O ex-prefeito de Curitiba Rafael Greca (MDB) desistiu da pré-candidatura ao governo do Paraná e aceitou disputar a eleição de outubro como candidato a vice na chapa de Sandro Alex (PSD), nome escolhido pelo governador Ratinho Júnior para tentar sucedê-lo. O anúncio foi feito em 31 de julho, em evento na capital paranaense com a presença do governador, e foi ratificado em 2 de agosto, na convenção estadual do MDB realizada no centro de Curitiba.
Os relatos convergem no essencial. Greca deixou o PSD em março, depois de perder espaço na disputa pela indicação ao governo, filiou-se ao MDB e passou a se apresentar como pré-candidato. A mudança de rota veio após reuniões com o governador, que formalizou o convite pessoalmente. No ato de anúncio, o ex-prefeito entregou a Sandro Alex o plano de governo que havia preparado para a própria candidatura e pediu que fosse incorporado à campanha. Com a adesão do MDB, o arco de apoios ao candidato do PSD passou a reunir também PP, União Brasil, PSDB, Cidadania e Republicanos, bloco que comanda a maioria das prefeituras do estado. A cobertura de centro registrou o roteiro do evento e da convenção, reproduziu os discursos de Greca, de Sandro Alex e do governador e lembrou que a pesquisa Genial/Quaest divulgada em 27 de julho colocava o senador Sérgio Moro (PL) e o deputado estadual Requião Filho (PDT) à frente nos cenários de primeiro turno.
As divergências aparecem no que cada lado escolheu enfatizar. Veículos de direita destacaram dois pontos ausentes do registro protocolar. O primeiro é a contradição pública: em entrevista de 23 de junho, Greca afirmou que ser vice de Sandro Alex seria uma negação de sua história e, no início de julho, escreveu nas redes sociais que não seria vice de ninguém. O segundo é o efeito colateral do acordo dentro da própria base. Segundo essa cobertura, a negociação incluiria a viabilização de uma candidatura do MDB ao Senado, o que teria surpreendido o presidente da Assembleia Legislativa, Alexandre Curi (Republicanos), que abriu mão de disputar o governo a pedido do governador e passou a trabalhar pela candidatura do PSD. Pessoas próximas ao deputado descreveram o movimento como quebra dos entendimentos construídos nos últimos meses, e o partido ficou de avaliar a permanência na aliança em sua convenção estadual. Parte da cobertura de direita também leu o arranjo pelo tabuleiro nacional, ressaltando o isolamento de Sérgio Moro, que perdeu o apoio da federação União Brasil-PP e migrou para o PL.
Há um vazio relevante nessa cobertura: veículos de esquerda não trataram do episódio, o que deixou sem registro o ponto de vista do campo de oposição ao governo estadual, representado na disputa por nomes como Requião Filho. O leitor recebe, assim, a leitura do bloco governista e a de seus críticos à direita, sem contraponto do outro lado do espectro.
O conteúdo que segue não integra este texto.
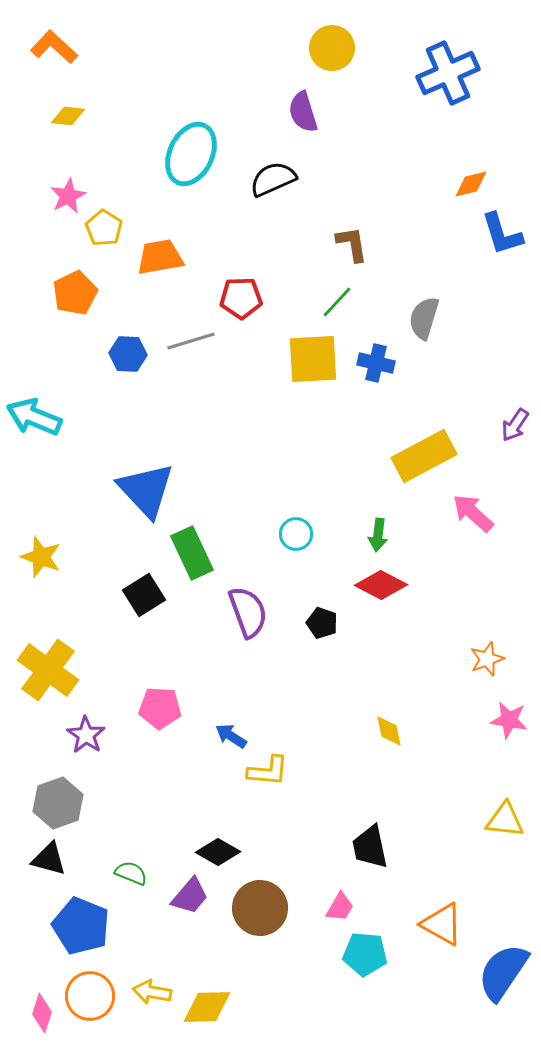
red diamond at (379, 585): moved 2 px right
O que ainda não se sabe é considerável. As duas vagas ao Senado pelo grupo governista seguiam indefinidas, com os nomes de Alexandre Curi, da jornalista Cristina Graeml, do ex-secretário Guto Silva e do ex-governador Álvaro Dias em circulação. Não há resposta pública do PSD ou do MDB ao desconforto atribuído ao Republicanos, nem confirmação de que o partido mantém o apoio à chapa. Também não se sabe quanto do plano de governo entregue por Greca será de fato incorporado à campanha, nem se a soma das legendas altera o quadro de intenções de voto medido antes do acordo.